## Do this
In the Portuguese tart passage, retype everything from "After hearing many" down to "a few tarts.".

## Passage given
After hearing many a story told by my colleagues of Sweet Belem’s Portuguese tarts I decided I absolutely had to try. Unfortunately for my wallet and my HbA1c, I was sidetracked into getting quite a bit more than just a few tarts.
First things first. The Portuguese Tart. Sweet Belem’s Portuguese tart is not quite the tart that I grew up with. One of my best friends throughout high school (co-incidentally the one I ate at Din Tai Fung with eight years ago) was a little bit fancy, and would often get Portuguese tarts at the school canteen, never settling for a mere custard tart. On the odd occasion where he and I would partake in such opulent pleasures together I would find a soft, multilayered puff pastry crust around an eggy, custardy filling. For the longest time this is what I thought a Portuguese Tart was meant to be.

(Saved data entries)
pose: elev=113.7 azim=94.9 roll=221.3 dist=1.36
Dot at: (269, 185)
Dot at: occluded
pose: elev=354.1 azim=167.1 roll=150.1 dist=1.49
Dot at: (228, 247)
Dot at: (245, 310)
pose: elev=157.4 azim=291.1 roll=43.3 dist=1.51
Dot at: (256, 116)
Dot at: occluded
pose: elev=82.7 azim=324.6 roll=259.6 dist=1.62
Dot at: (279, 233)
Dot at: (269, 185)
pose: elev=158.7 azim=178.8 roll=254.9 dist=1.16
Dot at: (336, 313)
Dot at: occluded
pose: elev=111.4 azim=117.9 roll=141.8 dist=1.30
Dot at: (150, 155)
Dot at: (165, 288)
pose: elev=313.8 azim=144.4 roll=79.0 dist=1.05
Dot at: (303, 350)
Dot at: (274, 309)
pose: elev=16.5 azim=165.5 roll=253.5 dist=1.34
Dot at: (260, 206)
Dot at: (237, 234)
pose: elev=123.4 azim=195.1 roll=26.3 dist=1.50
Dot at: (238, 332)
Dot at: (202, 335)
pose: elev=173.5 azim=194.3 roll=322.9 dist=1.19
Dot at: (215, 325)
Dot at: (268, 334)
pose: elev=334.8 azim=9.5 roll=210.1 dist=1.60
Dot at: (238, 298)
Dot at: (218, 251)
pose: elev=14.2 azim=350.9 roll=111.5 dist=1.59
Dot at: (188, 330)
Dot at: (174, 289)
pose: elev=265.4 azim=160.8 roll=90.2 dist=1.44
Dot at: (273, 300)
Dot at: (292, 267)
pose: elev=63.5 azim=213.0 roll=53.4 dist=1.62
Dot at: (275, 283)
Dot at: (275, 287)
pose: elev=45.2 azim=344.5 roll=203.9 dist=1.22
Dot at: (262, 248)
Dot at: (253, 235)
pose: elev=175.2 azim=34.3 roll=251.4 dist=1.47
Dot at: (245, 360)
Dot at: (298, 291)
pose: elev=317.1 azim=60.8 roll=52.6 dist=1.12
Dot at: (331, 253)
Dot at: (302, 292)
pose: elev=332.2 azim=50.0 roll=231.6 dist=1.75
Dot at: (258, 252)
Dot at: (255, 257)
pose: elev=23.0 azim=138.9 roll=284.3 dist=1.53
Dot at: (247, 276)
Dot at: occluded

## Correct result
After hearing many a story told by my colleagues of Sweet Belem’s Portuguese tarts I decided I absolutely had to try. Unfortunately for my wallet and my HbA1c, I was sidetracked into getting quite a bit more than just a few tarts.